When the payee was gone, Mr Lockyer lifted the lid of his desk, and carelessly placed the notes, folded in three, on the top of some papers, intending to take them out in a short time, and bank them on his way home to dinner. He did not take them out or bank them—he forgot all about them. About half an hour later he left the little office, locking the door after him, and taking the key with him.
This little office was part of a small erection attached to the building yard. That part which Mr Lockyer used as an office was not above ten feet square. It was fitted up with two desks, as at times the builder employed a clerk, but at that time was entered by no one but himself, or any callers he might have to receive while there.
The remainder of the erection was used as a kind of tool-house, and was fitted all round with shelves. This apartment entered from the building yard, and at one time the door between the two places had been open, but now it was not only closed and locked, but crossed on the tool-house side by the shelves aforesaid. This door had not been open for years, and the builder had not even a key for the lock. The other door, and that now in use, entered from the street, close to the gate of the yard.
Mr Lockyer remained away from his office during the whole afternoon, the reason being that he found some friends waiting him, and had no particular press of business to call him away. Late in the evening, however, he remembered suddenly of the three £50 notes left so carelessly in his desk at the office, and started up and whispered to his wife that he would have to go out on business for half an hour.
“I have left some money in the place which should have been in the bank or here,” was his explanation, “and I must go and get it, for the place is a mere shed;” and as the word “money” rouses the strongest instincts of some wives, he was suffered to depart in peace.
He reached his office in ten minutes, and found it to all appearance exactly as he left it.
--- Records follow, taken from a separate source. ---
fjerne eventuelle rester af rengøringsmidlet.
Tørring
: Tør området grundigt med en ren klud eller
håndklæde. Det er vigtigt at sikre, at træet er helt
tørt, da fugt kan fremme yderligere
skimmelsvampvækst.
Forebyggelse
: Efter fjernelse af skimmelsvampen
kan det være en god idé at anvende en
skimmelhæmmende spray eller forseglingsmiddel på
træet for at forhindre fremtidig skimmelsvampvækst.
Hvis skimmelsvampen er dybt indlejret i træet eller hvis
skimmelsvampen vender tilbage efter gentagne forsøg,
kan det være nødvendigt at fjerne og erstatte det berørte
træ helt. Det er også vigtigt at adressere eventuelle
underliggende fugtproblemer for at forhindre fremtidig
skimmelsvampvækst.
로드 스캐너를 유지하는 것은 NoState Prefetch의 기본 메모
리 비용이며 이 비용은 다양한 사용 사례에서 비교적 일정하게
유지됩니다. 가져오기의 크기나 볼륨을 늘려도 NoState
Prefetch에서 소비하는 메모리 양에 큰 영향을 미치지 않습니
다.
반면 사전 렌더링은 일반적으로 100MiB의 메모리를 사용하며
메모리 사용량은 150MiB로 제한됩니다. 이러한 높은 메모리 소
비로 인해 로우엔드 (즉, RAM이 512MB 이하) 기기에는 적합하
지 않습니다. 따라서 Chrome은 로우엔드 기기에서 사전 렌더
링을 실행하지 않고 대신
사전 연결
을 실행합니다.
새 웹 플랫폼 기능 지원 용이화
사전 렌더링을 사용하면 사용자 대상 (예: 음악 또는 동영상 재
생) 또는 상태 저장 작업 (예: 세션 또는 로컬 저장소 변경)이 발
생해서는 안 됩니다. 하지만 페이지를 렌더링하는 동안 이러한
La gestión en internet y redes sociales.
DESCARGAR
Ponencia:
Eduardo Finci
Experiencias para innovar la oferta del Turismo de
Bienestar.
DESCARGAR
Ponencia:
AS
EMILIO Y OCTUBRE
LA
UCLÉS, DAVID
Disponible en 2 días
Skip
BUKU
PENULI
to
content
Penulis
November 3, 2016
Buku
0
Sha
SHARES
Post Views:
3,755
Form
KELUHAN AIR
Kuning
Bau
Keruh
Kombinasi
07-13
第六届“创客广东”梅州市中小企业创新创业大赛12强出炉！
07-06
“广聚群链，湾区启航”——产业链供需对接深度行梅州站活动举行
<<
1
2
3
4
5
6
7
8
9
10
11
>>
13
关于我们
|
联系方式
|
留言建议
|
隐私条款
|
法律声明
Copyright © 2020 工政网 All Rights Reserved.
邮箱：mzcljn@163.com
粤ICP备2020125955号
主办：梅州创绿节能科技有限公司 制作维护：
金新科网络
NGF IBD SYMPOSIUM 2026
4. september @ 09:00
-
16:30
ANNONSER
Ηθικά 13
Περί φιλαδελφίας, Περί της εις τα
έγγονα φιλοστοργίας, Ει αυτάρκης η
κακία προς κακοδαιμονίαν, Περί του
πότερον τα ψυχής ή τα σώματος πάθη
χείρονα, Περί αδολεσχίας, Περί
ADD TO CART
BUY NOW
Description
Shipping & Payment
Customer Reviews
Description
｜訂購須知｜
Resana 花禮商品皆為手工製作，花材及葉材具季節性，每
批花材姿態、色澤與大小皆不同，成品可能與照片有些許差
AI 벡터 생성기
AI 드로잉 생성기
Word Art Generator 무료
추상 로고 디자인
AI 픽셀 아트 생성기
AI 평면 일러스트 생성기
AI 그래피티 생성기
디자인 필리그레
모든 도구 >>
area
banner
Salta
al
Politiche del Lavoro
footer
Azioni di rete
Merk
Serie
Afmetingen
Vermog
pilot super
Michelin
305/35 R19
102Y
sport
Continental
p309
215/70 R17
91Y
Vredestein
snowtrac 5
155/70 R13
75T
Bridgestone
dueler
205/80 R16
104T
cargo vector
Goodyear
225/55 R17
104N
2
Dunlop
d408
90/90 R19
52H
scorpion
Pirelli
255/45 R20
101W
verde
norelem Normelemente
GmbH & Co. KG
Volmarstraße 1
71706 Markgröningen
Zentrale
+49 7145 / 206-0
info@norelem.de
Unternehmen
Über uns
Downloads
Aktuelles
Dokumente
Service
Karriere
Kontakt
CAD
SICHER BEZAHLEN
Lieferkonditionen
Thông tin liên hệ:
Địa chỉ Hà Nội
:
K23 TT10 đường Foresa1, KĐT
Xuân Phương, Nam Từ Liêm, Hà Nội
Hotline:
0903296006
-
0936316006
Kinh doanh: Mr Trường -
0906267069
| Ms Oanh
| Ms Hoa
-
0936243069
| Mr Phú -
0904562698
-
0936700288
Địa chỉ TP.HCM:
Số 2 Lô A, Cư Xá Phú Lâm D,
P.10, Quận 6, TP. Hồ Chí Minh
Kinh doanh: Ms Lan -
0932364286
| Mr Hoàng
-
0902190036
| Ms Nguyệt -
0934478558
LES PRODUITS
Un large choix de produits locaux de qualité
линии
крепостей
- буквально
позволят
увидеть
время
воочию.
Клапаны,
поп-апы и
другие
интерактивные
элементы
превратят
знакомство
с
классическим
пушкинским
It was then quite dark, but he was so sure of the spot on which he had placed the three notes that he did not trouble to strike a light, but merely raised the lid of the desk and groped for the notes. His fingers did not touch the soft, greasy papers, but the harder and smoother pile of accounts which had been beneath them. He groped and groped; he struck a light—first only a match, then the gas—but in vain. The three bank-notes were gone.
“Did I leave them here? Did I not put them in my pocket?” was his first wild thought, followed by a hurried groping and searching for his pocket-book.